(Material for this exercise Opens)
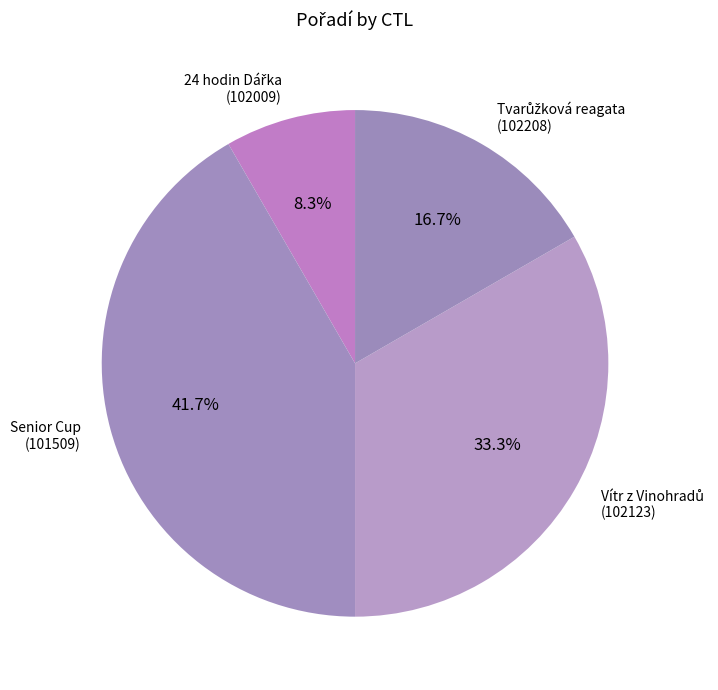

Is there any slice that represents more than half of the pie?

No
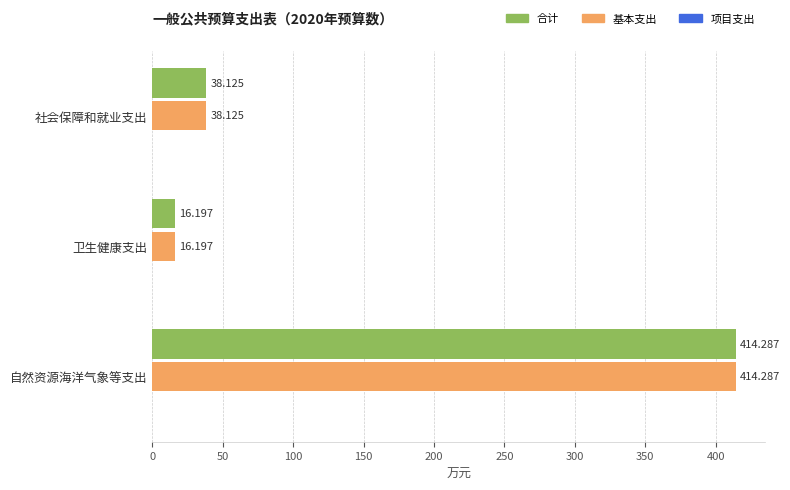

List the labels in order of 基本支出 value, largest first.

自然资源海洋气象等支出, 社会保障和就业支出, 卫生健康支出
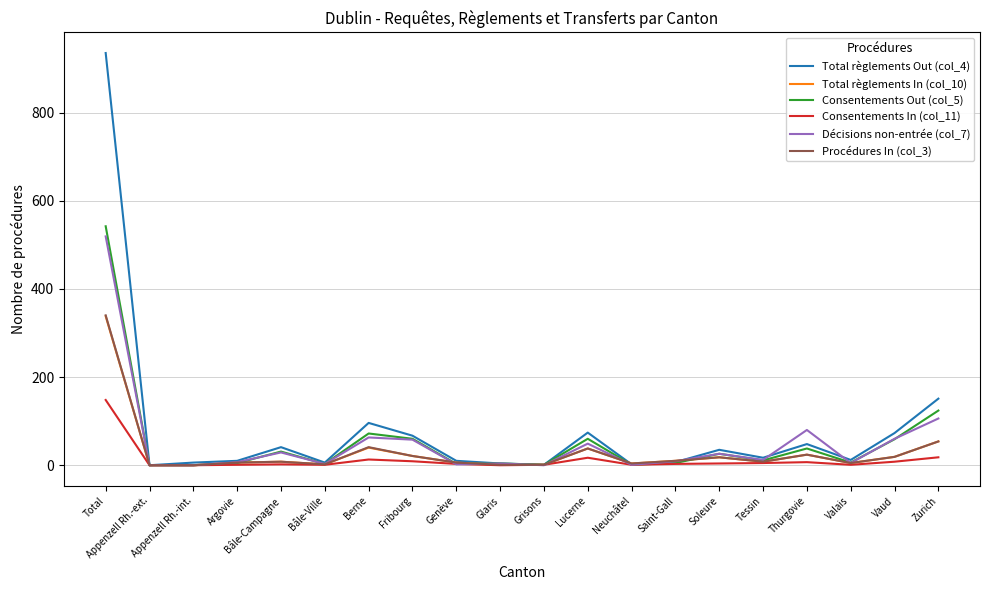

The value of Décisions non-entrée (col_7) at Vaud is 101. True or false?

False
(Material for this exercise Closes)
What the task requires:
Reproduce the stretch of the listing from the line containing "自然资源海洋气象等支出, 社会保障和就业支出, 卫生健康支出" through the end of the listing, both ends included. Omit the pictures.

Completed task:
自然资源海洋气象等支出, 社会保障和就业支出, 卫生健康支出

The value of Décisions non-entrée (col_7) at Vaud is 101. True or false?

False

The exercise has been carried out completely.